_Exercise instructions_: Reproduce the data verbatim, beginning with the first line and continuing through the line that contains "collectors: J. Macoun", with both of those lines included.

Data extracted from a collection
══════════════════════════════

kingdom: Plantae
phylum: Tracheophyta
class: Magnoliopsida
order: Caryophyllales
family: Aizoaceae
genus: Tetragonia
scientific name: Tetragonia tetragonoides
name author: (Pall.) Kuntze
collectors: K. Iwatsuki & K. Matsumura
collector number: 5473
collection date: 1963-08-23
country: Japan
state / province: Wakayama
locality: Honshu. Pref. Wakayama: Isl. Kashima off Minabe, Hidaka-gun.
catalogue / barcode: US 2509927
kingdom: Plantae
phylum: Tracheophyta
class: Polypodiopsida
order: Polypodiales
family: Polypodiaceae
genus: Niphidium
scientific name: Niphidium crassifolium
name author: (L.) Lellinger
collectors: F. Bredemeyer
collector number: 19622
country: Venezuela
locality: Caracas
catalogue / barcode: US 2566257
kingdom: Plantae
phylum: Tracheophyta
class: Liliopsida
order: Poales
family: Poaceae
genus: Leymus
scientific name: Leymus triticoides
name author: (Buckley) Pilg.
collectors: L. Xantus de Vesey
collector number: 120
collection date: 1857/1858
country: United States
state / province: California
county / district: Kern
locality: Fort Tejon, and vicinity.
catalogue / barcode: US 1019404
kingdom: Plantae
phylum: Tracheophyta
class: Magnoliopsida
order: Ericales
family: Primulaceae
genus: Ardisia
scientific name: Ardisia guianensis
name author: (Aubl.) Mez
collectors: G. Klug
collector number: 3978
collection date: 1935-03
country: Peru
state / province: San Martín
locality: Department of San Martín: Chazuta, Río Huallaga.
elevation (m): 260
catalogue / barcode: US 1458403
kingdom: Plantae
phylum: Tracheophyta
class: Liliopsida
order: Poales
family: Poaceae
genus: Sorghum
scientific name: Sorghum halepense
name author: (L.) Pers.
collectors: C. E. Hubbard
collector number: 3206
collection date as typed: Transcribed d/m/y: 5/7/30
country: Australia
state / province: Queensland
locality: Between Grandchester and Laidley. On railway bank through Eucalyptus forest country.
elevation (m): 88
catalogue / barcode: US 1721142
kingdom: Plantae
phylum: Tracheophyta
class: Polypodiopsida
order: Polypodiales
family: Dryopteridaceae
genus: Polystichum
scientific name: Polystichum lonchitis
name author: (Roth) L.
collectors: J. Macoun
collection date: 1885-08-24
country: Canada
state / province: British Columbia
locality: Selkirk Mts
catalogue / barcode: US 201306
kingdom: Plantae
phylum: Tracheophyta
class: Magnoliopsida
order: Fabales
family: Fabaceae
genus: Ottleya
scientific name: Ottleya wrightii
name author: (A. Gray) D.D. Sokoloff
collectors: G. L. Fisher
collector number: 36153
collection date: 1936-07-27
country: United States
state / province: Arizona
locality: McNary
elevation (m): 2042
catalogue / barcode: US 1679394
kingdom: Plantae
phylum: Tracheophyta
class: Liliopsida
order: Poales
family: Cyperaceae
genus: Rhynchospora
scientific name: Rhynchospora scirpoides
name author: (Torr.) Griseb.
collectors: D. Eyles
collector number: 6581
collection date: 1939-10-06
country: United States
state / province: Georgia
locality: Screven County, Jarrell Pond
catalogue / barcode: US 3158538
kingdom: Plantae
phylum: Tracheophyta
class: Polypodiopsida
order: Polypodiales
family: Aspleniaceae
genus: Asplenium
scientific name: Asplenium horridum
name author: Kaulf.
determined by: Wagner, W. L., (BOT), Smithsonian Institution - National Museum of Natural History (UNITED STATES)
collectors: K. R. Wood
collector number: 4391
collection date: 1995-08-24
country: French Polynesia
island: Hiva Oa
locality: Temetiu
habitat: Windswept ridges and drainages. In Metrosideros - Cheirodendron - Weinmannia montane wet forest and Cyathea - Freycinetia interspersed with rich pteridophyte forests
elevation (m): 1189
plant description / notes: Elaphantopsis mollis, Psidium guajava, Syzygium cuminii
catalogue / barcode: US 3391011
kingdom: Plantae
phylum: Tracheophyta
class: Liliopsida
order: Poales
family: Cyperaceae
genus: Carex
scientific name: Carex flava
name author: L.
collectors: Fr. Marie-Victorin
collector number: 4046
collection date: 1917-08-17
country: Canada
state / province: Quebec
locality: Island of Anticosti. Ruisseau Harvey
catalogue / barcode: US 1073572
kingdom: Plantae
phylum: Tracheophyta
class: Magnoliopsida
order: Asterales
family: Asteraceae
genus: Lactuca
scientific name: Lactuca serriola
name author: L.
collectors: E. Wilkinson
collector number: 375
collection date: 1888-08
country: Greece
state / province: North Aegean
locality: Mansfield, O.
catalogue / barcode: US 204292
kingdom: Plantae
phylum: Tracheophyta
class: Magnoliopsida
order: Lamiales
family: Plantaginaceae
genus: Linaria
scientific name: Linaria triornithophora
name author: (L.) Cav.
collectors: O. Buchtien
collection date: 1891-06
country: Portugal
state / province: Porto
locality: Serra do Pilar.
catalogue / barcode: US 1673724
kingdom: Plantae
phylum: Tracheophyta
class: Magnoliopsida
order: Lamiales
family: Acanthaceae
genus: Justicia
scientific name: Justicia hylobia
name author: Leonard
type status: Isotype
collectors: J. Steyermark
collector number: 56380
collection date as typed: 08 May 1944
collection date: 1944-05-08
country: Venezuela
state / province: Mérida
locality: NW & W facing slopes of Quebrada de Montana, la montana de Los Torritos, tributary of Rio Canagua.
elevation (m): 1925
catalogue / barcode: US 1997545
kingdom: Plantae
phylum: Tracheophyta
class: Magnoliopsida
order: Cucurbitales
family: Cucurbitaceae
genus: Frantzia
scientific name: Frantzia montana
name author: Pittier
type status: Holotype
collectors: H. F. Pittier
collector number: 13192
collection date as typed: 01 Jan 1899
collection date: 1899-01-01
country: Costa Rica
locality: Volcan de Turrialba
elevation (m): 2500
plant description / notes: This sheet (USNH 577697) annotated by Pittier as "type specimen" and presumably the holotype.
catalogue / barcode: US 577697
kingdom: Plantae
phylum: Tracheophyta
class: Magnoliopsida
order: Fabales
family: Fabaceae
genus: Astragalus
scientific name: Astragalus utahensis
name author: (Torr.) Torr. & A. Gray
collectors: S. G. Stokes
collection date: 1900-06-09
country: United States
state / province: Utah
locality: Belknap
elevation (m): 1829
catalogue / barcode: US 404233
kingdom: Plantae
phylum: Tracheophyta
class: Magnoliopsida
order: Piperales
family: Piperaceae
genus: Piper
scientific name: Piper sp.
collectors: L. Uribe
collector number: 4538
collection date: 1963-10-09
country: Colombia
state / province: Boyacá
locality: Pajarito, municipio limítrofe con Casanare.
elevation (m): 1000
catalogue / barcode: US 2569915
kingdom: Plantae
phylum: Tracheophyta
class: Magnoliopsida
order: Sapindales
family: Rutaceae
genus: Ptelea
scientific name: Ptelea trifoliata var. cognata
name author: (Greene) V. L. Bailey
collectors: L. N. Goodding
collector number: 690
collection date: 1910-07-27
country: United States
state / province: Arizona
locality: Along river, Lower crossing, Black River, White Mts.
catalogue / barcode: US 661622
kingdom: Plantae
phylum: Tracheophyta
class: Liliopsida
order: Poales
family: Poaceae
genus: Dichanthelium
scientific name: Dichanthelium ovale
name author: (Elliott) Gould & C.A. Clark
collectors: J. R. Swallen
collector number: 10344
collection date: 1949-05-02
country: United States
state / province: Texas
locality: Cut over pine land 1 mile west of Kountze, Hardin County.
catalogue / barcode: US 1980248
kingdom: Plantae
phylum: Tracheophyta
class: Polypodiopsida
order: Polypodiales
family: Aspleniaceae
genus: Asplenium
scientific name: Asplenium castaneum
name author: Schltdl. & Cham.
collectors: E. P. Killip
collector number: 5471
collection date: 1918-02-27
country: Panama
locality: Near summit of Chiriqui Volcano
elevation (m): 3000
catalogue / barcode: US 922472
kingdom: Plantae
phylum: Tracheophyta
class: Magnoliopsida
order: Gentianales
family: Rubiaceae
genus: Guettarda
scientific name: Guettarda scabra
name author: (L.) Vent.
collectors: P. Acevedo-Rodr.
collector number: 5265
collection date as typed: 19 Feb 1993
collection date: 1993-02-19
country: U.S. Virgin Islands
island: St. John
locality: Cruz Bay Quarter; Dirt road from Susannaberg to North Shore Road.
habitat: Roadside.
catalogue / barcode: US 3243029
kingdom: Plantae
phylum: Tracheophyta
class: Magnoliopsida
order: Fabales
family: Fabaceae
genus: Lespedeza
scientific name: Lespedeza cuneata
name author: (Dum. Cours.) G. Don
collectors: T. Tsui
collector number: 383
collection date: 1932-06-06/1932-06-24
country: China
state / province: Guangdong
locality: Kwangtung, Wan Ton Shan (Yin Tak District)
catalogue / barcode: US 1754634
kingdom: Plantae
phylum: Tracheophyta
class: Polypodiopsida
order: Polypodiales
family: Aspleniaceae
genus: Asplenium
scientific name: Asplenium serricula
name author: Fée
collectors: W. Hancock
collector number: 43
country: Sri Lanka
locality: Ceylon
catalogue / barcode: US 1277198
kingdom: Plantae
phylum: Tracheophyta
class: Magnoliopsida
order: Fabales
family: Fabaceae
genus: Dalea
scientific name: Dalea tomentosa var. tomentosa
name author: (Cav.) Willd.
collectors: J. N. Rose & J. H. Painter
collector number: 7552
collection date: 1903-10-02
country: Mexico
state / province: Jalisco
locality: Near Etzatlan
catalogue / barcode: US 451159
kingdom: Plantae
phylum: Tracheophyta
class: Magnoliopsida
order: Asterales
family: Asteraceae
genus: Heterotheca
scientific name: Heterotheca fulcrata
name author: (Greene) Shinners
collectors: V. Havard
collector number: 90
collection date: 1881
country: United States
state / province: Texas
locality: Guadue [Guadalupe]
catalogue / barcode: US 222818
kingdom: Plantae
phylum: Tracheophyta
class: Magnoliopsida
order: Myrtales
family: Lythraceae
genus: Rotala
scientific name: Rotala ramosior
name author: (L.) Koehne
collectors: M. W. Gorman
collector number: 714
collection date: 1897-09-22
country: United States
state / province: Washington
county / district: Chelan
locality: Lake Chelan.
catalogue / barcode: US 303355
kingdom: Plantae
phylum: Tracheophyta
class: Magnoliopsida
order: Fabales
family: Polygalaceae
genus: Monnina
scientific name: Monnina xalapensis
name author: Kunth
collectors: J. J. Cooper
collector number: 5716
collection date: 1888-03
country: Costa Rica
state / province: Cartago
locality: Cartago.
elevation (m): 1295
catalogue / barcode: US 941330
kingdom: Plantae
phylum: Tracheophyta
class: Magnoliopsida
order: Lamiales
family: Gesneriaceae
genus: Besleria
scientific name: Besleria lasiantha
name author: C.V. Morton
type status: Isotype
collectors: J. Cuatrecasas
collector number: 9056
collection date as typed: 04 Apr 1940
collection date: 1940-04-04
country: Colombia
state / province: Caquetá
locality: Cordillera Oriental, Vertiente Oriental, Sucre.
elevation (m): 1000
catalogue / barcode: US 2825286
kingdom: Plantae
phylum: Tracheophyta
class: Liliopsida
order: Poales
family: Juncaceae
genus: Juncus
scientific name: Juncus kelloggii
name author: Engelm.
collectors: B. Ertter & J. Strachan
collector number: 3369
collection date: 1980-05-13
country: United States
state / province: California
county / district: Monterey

══════════════════════════════

_Exercise answer_:
kingdom: Plantae
phylum: Tracheophyta
class: Magnoliopsida
order: Caryophyllales
family: Aizoaceae
genus: Tetragonia
scientific name: Tetragonia tetragonoides
name author: (Pall.) Kuntze
collectors: K. Iwatsuki & K. Matsumura
collector number: 5473
collection date: 1963-08-23
country: Japan
state / province: Wakayama
locality: Honshu. Pref. Wakayama: Isl. Kashima off Minabe, Hidaka-gun.
catalogue / barcode: US 2509927
kingdom: Plantae
phylum: Tracheophyta
class: Polypodiopsida
order: Polypodiales
family: Polypodiaceae
genus: Niphidium
scientific name: Niphidium crassifolium
name author: (L.) Lellinger
collectors: F. Bredemeyer
collector number: 19622
country: Venezuela
locality: Caracas
catalogue / barcode: US 2566257
kingdom: Plantae
phylum: Tracheophyta
class: Liliopsida
order: Poales
family: Poaceae
genus: Leymus
scientific name: Leymus triticoides
name author: (Buckley) Pilg.
collectors: L. Xantus de Vesey
collector number: 120
collection date: 1857/1858
country: United States
state / province: California
county / district: Kern
locality: Fort Tejon, and vicinity.
catalogue / barcode: US 1019404
kingdom: Plantae
phylum: Tracheophyta
class: Magnoliopsida
order: Ericales
family: Primulaceae
genus: Ardisia
scientific name: Ardisia guianensis
name author: (Aubl.) Mez
collectors: G. Klug
collector number: 3978
collection date: 1935-03
country: Peru
state / province: San Martín
locality: Department of San Martín: Chazuta, Río Huallaga.
elevation (m): 260
catalogue / barcode: US 1458403
kingdom: Plantae
phylum: Tracheophyta
class: Liliopsida
order: Poales
family: Poaceae
genus: Sorghum
scientific name: Sorghum halepense
name author: (L.) Pers.
collectors: C. E. Hubbard
collector number: 3206
collection date as typed: Transcribed d/m/y: 5/7/30
country: Australia
state / province: Queensland
locality: Between Grandchester and Laidley. On railway bank through Eucalyptus forest country.
elevation (m): 88
catalogue / barcode: US 1721142
kingdom: Plantae
phylum: Tracheophyta
class: Polypodiopsida
order: Polypodiales
family: Dryopteridaceae
genus: Polystichum
scientific name: Polystichum lonchitis
name author: (Roth) L.
collectors: J. Macoun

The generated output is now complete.